[Opening DATA FOR THIS TASK section]

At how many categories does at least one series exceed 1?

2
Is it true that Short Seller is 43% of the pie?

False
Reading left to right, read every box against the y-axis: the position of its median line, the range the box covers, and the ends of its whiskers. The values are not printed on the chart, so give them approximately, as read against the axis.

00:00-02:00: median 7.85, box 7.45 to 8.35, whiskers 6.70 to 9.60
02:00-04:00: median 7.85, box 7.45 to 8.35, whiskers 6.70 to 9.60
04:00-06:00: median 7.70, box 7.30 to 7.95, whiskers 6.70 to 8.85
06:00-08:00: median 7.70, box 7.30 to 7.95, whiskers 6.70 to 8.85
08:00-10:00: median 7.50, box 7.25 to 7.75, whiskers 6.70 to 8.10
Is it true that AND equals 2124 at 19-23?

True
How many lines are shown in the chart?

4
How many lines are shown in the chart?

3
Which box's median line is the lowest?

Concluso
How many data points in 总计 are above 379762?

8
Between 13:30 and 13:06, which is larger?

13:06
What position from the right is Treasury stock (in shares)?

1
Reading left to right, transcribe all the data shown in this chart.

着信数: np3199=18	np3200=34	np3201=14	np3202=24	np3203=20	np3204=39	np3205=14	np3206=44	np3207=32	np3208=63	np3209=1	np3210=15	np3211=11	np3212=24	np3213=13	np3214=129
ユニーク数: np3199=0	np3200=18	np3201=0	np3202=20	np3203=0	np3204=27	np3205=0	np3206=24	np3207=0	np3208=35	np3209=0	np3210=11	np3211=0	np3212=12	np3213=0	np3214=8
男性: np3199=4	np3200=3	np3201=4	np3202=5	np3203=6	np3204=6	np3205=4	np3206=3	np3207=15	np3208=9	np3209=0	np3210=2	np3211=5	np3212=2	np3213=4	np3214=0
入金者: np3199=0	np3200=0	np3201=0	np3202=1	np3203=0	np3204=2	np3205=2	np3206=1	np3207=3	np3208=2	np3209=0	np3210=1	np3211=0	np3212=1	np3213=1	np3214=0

[Closing DATA FOR THIS TASK section]

> **WHAT YOU ARE ASKED TO DO**: Copy every one of the records above, line for line, with no changes.

> **THE ANSWER**:
At how many categories does at least one series exceed 1?

2
Is it true that Short Seller is 43% of the pie?

False
Reading left to right, read every box against the y-axis: the position of its median line, the range the box covers, and the ends of its whiskers. The values are not printed on the chart, so give them approximately, as read against the axis.

00:00-02:00: median 7.85, box 7.45 to 8.35, whiskers 6.70 to 9.60
02:00-04:00: median 7.85, box 7.45 to 8.35, whiskers 6.70 to 9.60
04:00-06:00: median 7.70, box 7.30 to 7.95, whiskers 6.70 to 8.85
06:00-08:00: median 7.70, box 7.30 to 7.95, whiskers 6.70 to 8.85
08:00-10:00: median 7.50, box 7.25 to 7.75, whiskers 6.70 to 8.10
Is it true that AND equals 2124 at 19-23?

True
How many lines are shown in the chart?

4
How many lines are shown in the chart?

3
Which box's median line is the lowest?

Concluso
How many data points in 总计 are above 379762?

8
Between 13:30 and 13:06, which is larger?

13:06
What position from the right is Treasury stock (in shares)?

1
Reading left to right, transcribe all the data shown in this chart.

着信数: np3199=18	np3200=34	np3201=14	np3202=24	np3203=20	np3204=39	np3205=14	np3206=44	np3207=32	np3208=63	np3209=1	np3210=15	np3211=11	np3212=24	np3213=13	np3214=129
ユニーク数: np3199=0	np3200=18	np3201=0	np3202=20	np3203=0	np3204=27	np3205=0	np3206=24	np3207=0	np3208=35	np3209=0	np3210=11	np3211=0	np3212=12	np3213=0	np3214=8
男性: np3199=4	np3200=3	np3201=4	np3202=5	np3203=6	np3204=6	np3205=4	np3206=3	np3207=15	np3208=9	np3209=0	np3210=2	np3211=5	np3212=2	np3213=4	np3214=0
入金者: np3199=0	np3200=0	np3201=0	np3202=1	np3203=0	np3204=2	np3205=2	np3206=1	np3207=3	np3208=2	np3209=0	np3210=1	np3211=0	np3212=1	np3213=1	np3214=0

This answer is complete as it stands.